This week out of Jacksonville, the pogy pods are stacked along the beach and everything that swims is following them. Inside, the strong tides around the moon are flooding the spartina grass, which means the tailing redfish game is on.
What’s Hitting
Kingfish are the headline offshore, slashing through the bait pods anywhere from just past the breakers to the party grounds. Tarpon are shadowing the same bait, flood-tide redfish are tailing in the grass on the biggest afternoon tides, and mangrove snapper have taken up summer residence on the jetty rocks. Croaker and yellowmouth trout are steady in the river channel for the bottom-fishing crowd.
Where to Find Them
Follow the birds and the flipping bait from the beach out to 40 feet — the kings are underneath. The flood-tide reds want the spartina flats up the intracoastal and around the Sisters Creek marshes on tides pushing above normal high. Snapper are on the south jetty rocks on the slower tide phases.
Tides & Conditions
This week’s spring tides are the whole story inshore — afternoon floods put fish in the grass where they haven’t been able to feed in weeks. The beach has been fishable most mornings before the sea breeze stacks it up.
Tackle & Tactics
Slow-troll live pogies on stinger rigs for the kings — two flat lines and one down is the standard spread. Flood-tide reds want a weedless gold spoon or a crab-pattern fly placed a few feet ahead of a tailing fish.
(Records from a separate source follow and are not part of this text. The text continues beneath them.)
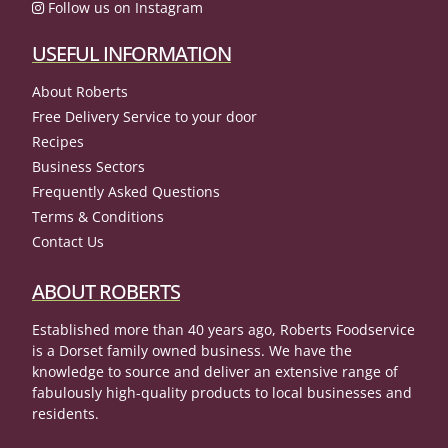
Follow us on Instagram
USEFUL INFORMATION
About Roberts
Free Delivery Service to your door
Recipes
Business Sectors
Frequently Asked Questions
Terms & Conditions
Contact Us
ABOUT ROBERTS
Established more than 40 years ago, Roberts Foodservice
is a Dorset family owned business. We have the
knowledge to source and deliver an extensive range of
fabulously high-quality products to local businesses and
residents.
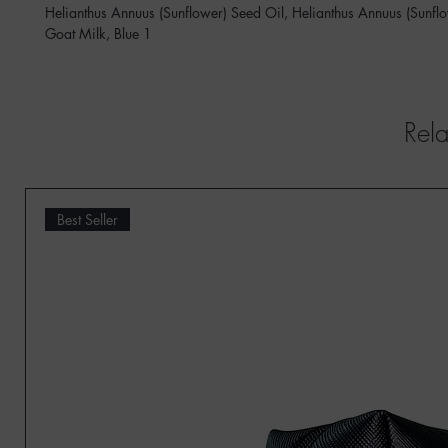
Helianthus Annuus (Sunflower) Seed Oil, Helianthus Annuus (Sunf
Goat Milk, Blue 1
Rela
Best Seller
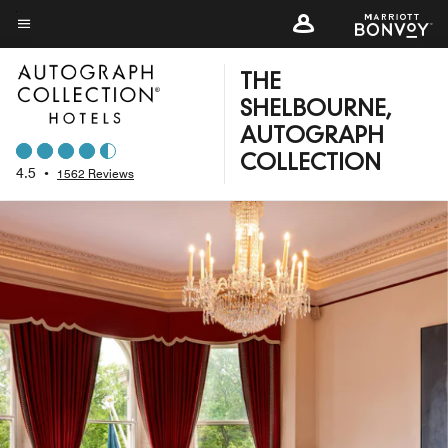
Skip
to
Menu text
main
THE
content
SHELBOURNE,
AUTOGRAPH
COLLECTION
4.5
•
1562 Reviews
For jetty snapper, a live shrimp on a jighead bounced tight to the rocks gets it done.
Local Intel This Week
The Mayport ramp on Boat Ramp Road, Jim King Park at Sisters Creek, and the Beach Boulevard ramp on the intracoastal are all good jumping-off points this week. The bulk of the fish are on the beach bait pods and in the flooded grass on the big afternoon tides. Redfish and trout regulations are specific on slot and season here — check current FWC regulations and seasons before keeping fish.
This Week’s Tip
On a flood tide, the redfish push into the grass with the rising water and drop back out the same drains they came in. Instead of chasing tails across the flat, set up on the main drain during the last hour of the flood and let the fish funnel back to you.